Previous studies have shown a lower sensitivity of DTP for CLABSIs caused by S. aureus, so a similar finding from the current study is not unexpected. One hypothesis is that the myriad virulence factors of S. aureus allow it to disseminate very quickly, thereby raising the bacterial load and decreasing the time to positivity of blood cultures. This leads to lower DTP and more false-negative results. The studies on Candida and DTP should be interpreted with caution because of their small sample size, although it seems that DTP does not perform as well for Candida CLABSIs. Regardless, current guidelines recommend that all lines be removed with Candida fungemia as well as S. aureus bacteremia.2
The study had a few limitations. First, the search strategy focused on bacterial causes of CLABSIs, so reports on fungal causes may have been missed. Second, many of the studies included in the meta-analysis were small and of poor quality. Third, nine of the 28 studies included patients with positive central line blood cultures but negative peripheral ones and classified these as a positive DTP. How DTP was measured in these studies is not explained by the investigators in the current study.
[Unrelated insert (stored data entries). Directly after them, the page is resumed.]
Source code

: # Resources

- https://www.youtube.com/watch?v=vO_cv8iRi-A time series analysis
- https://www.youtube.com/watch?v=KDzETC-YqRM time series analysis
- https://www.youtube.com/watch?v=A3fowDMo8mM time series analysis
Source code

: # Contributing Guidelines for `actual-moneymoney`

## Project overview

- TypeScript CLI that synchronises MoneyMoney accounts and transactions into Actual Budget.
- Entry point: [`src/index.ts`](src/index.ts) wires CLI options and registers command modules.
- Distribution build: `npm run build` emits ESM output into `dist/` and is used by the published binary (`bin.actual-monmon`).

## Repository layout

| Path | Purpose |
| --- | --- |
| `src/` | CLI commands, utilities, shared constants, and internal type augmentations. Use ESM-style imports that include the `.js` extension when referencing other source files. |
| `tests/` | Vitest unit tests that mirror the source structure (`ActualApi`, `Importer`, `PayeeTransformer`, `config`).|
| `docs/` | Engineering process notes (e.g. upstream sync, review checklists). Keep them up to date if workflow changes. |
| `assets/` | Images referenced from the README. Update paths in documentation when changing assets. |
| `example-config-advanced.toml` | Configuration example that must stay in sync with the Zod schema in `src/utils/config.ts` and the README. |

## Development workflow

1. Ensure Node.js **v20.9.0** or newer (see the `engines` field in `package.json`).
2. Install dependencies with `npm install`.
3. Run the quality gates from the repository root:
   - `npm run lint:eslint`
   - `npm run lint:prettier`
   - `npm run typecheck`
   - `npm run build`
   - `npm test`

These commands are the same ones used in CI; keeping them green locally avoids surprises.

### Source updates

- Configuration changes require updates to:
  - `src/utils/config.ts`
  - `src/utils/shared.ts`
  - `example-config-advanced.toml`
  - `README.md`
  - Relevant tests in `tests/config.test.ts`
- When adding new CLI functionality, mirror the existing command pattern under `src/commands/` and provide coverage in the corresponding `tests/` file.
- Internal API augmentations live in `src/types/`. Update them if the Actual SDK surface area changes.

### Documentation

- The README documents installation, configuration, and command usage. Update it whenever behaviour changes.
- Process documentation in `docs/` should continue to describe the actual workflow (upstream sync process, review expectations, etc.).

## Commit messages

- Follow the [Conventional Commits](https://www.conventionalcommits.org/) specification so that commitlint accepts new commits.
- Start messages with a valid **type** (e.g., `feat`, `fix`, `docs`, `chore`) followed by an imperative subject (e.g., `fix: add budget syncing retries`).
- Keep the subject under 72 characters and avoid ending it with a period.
Given its relatively high sensitivity and specificity, DTP can be a helpful and convenient clinical tool for diagnosing CLABSI. Preventing unnecessary line removal and superfluous testing would save healthcare resources and could reduce patient harm.
REFERENCES
- Centers for Medicare and Medicaid Services. Hospital-Acquired Condition Reduction Program. Last updated Sept. 6, 2023. https://www.cms.gov/medicare/quality-initiatives-patient-assessment-instruments/value-based-programs/hac/hospital-acquired-conditions
- Mermel LA, Allon M, Bouza E, et al. Clinical practice guidelines for the diagnosis and management of intravascular catheter-related infection: 2009 Update by the Infectious Diseases Society of America. Clin Infect Dis 2009;49:1-45.